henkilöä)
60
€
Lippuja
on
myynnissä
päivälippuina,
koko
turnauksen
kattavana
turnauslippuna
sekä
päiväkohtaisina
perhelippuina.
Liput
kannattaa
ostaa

┄┄┄┄┄┄┄┄┄┄

## Exercise description
Write out every line of the records above word for word, keeping each one on its own line and in the same order.

## Written solution
henkilöä)
60
€
Lippuja
on
myynnissä
päivälippuina,
koko
turnauksen
kattavana
turnauslippuna
sekä
päiväkohtaisina
perhelippuina.
Liput
kannattaa
ostaa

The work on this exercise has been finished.